Government Reactions
There have been numerous reactions. “The Government of Spain and Aena will not submit to the arbitrary decisions of airlines,” said the Minister of Industry and Tourism, Jordi Hereu. In Las Palmas de Gran Canaria, José Antonio Santano, the Secretary of State for Transport, subtly criticised Ryanair, suggesting that the airline exaggerates its complaints against the authorities.

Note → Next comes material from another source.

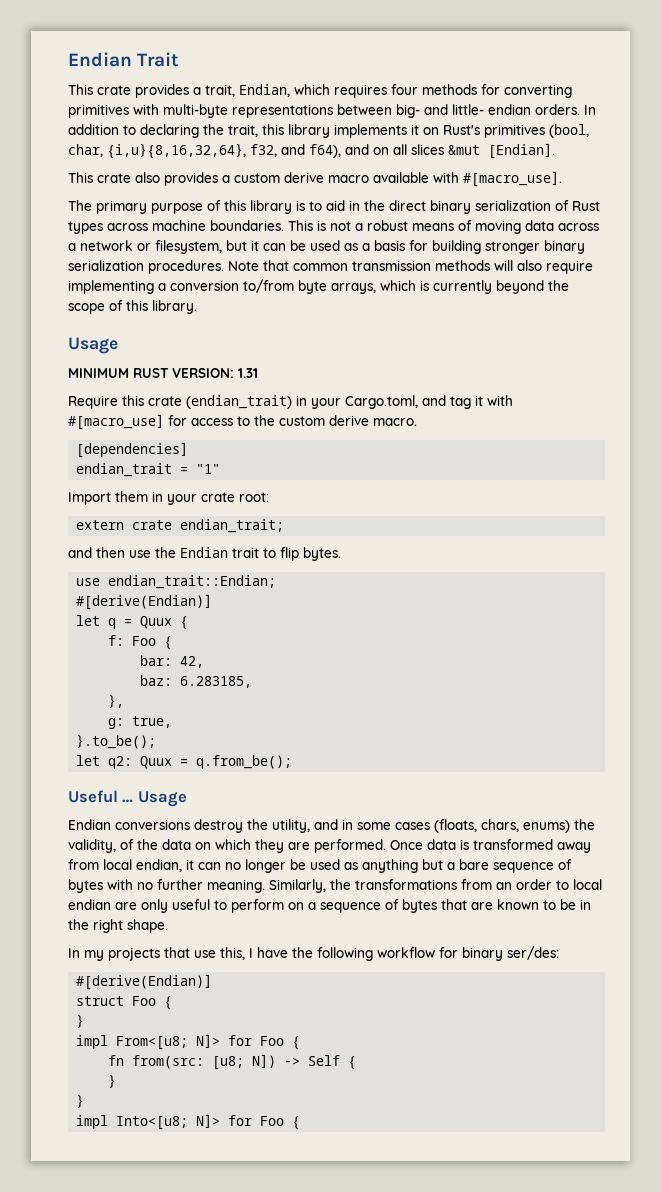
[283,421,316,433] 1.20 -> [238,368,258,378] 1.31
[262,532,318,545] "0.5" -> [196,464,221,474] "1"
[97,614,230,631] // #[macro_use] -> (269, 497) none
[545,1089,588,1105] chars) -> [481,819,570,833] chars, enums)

On social media platform X, the Canary Islands’ Minister of Tourism, Jessica de León, referred to the rise in airport charges and the “conflicts” within the Spanish government: “The airplane is not just another mode of transport but the only one for Canary Islanders and for our tourism.” From “a preliminary analysis,” the Vice President and Councillor for Tourism of the Tenerife Cabildo, Lope Afonso, concluded that Ryanair’s departure from Tenerife North airport “doesn’t appear serious, not by a long shot,” for tourism activity and will impact resident mobility more. Heading into winter, “there will not be a significant loss,” as the forecast for seats from October to March “does not reach 130,000.”

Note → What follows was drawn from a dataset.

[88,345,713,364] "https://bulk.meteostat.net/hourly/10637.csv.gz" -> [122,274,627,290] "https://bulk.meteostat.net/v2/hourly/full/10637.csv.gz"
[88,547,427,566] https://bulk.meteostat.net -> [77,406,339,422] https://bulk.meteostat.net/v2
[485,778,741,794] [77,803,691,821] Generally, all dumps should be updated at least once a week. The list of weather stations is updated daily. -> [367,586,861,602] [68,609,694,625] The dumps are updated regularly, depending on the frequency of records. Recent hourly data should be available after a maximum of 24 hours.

The manager of the hoteliers’ association Ashotel, Pablo González, expressed disappointment over this “bad news.” However, he doubts that the increase in fees is the sole reason for Ryanair’s actions: “We already know how this company operates. The issue of fees concerns all airlines, and some are even increasing their capacity. We know the air market is very flexible and elastic, and the space left by one company will be filled by another that sees a business opportunity. Therefore, we hope the impact on tourists and residents in the Canary Islands is minimal.”
Future Growth Plans
Ryanair conditions its growth plans in Spain, where it intends to invest €2.831 billion over the next seven years, on several demands from the government, including a freeze on airport charges and the introduction of incentive systems for Sustainable Aviation Fuel (SAF). It aims to expand its presence in the country (with five additional regional bases in Gran Canaria, Fuerteventura, Menorca, Reus, and Santander) and boost operational capacity to unprecedented levels. So far, this proposal has gone unanswered. This capital and asset injection would enable the airline to increase its annual passenger traffic by 40%, reaching 77 million by 2031, according to data accessed by Europa Press.

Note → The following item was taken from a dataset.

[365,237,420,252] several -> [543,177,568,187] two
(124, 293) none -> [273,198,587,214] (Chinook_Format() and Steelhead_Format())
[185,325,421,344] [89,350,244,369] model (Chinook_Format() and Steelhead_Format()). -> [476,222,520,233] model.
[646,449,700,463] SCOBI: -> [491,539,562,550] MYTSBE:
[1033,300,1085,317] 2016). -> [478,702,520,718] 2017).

Economic and Employment Concerns
The “economic, documentary, and fiscal barriers” in air routes to the Canary Islands “will directly impact employment and the economy.” This was the concern expressed by Deputy Regional Minister for Tourism, José Manuel Sanabria Díaz, when asked about Ryanair’s cuts to connections.
He believes Aena has shown a lack of sensitivity towards this “ultra-peripheral region” of the European Union: “We are waiting to see how this particularly affects Canary Islanders, who rely on air transport as a regular means of communication between the islands and with the outside world.”
Sanabria took the opportunity to reiterate the request for the Canary Island Administration to participate in airport management in some capacity.